| TASK DESCRIPTION |
Of the lines below, count those containing the word "查找text". Reply with the number alone.

Recorded data:
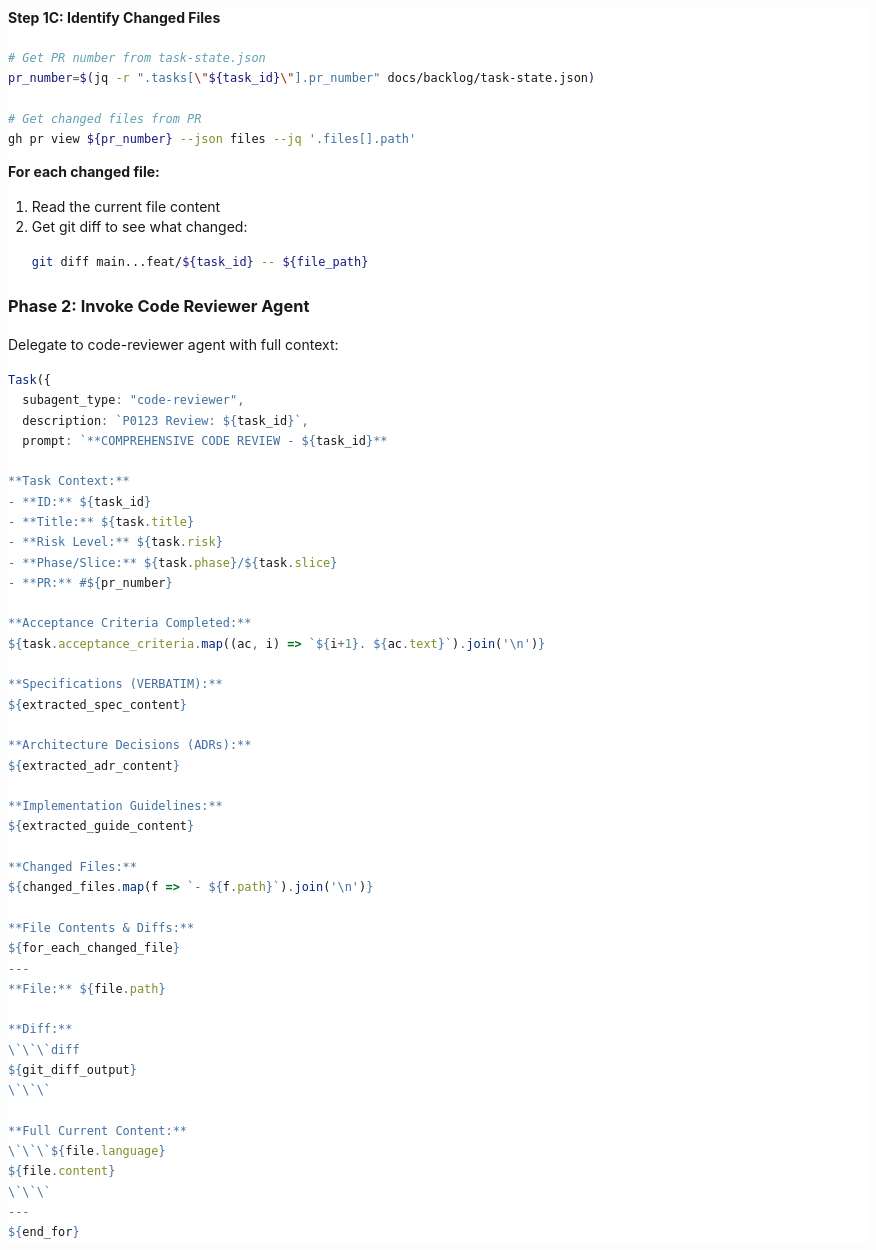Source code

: 
#### Step 1C: Identify Changed Files

```bash
# Get PR number from task-state.json
pr_number=$(jq -r ".tasks[\"${task_id}\"].pr_number" docs/backlog/task-state.json)

# Get changed files from PR
gh pr view ${pr_number} --json files --jq '.files[].path'
```

**For each changed file:**
1. Read the current file content
2. Get git diff to see what changed:
   ```bash
   git diff main...feat/${task_id} -- ${file_path}
   ```

### Phase 2: Invoke Code Reviewer Agent

Delegate to code-reviewer agent with full context:

```typescript
Task({
  subagent_type: "code-reviewer",
  description: `P0123 Review: ${task_id}`,
  prompt: `**COMPREHENSIVE CODE REVIEW - ${task_id}**

**Task Context:**
- **ID:** ${task_id}
- **Title:** ${task.title}
- **Risk Level:** ${task.risk}
- **Phase/Slice:** ${task.phase}/${task.slice}
- **PR:** #${pr_number}

**Acceptance Criteria Completed:**
${task.acceptance_criteria.map((ac, i) => `${i+1}. ${ac.text}`).join('\n')}

**Specifications (VERBATIM):**
${extracted_spec_content}

**Architecture Decisions (ADRs):**
${extracted_adr_content}

**Implementation Guidelines:**
${extracted_guide_content}

**Changed Files:**
${changed_files.map(f => `- ${f.path}`).join('\n')}

**File Contents & Diffs:**
${for_each_changed_file}
---
**File:** ${file.path}

**Diff:**
\`\`\`diff
${git_diff_output}
\`\`\`

**Full Current Content:**
\`\`\`${file.language}
${file.content}
\`\`\`
---
${end_for}
```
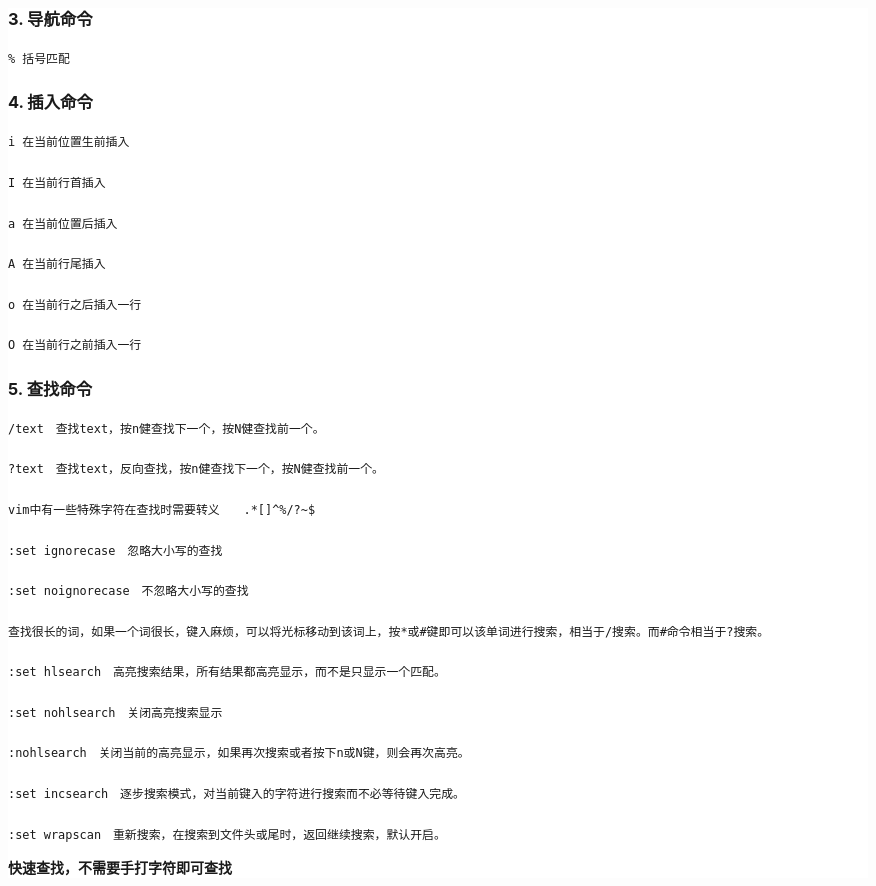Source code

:

### 3. 导航命令

```shell
% 括号匹配
```



### 4. 插入命令

```shell
i 在当前位置生前插入

I 在当前行首插入

a 在当前位置后插入

A 在当前行尾插入

o 在当前行之后插入一行

O 在当前行之前插入一行
```



### 5. 查找命令

```shell
/text　查找text，按n健查找下一个，按N健查找前一个。

?text　查找text，反向查找，按n健查找下一个，按N健查找前一个。

vim中有一些特殊字符在查找时需要转义　　.*[]^%/?~$

:set ignorecase　忽略大小写的查找

:set noignorecase　不忽略大小写的查找

查找很长的词，如果一个词很长，键入麻烦，可以将光标移动到该词上，按*或#键即可以该单词进行搜索，相当于/搜索。而#命令相当于?搜索。

:set hlsearch　高亮搜索结果，所有结果都高亮显示，而不是只显示一个匹配。

:set nohlsearch　关闭高亮搜索显示

:nohlsearch　关闭当前的高亮显示，如果再次搜索或者按下n或N键，则会再次高亮。

:set incsearch　逐步搜索模式，对当前键入的字符进行搜索而不必等待键入完成。

:set wrapscan　重新搜索，在搜索到文件头或尾时，返回继续搜索，默认开启。
```

**快速查找，不需要手打字符即可查找**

| RESPONSE |
2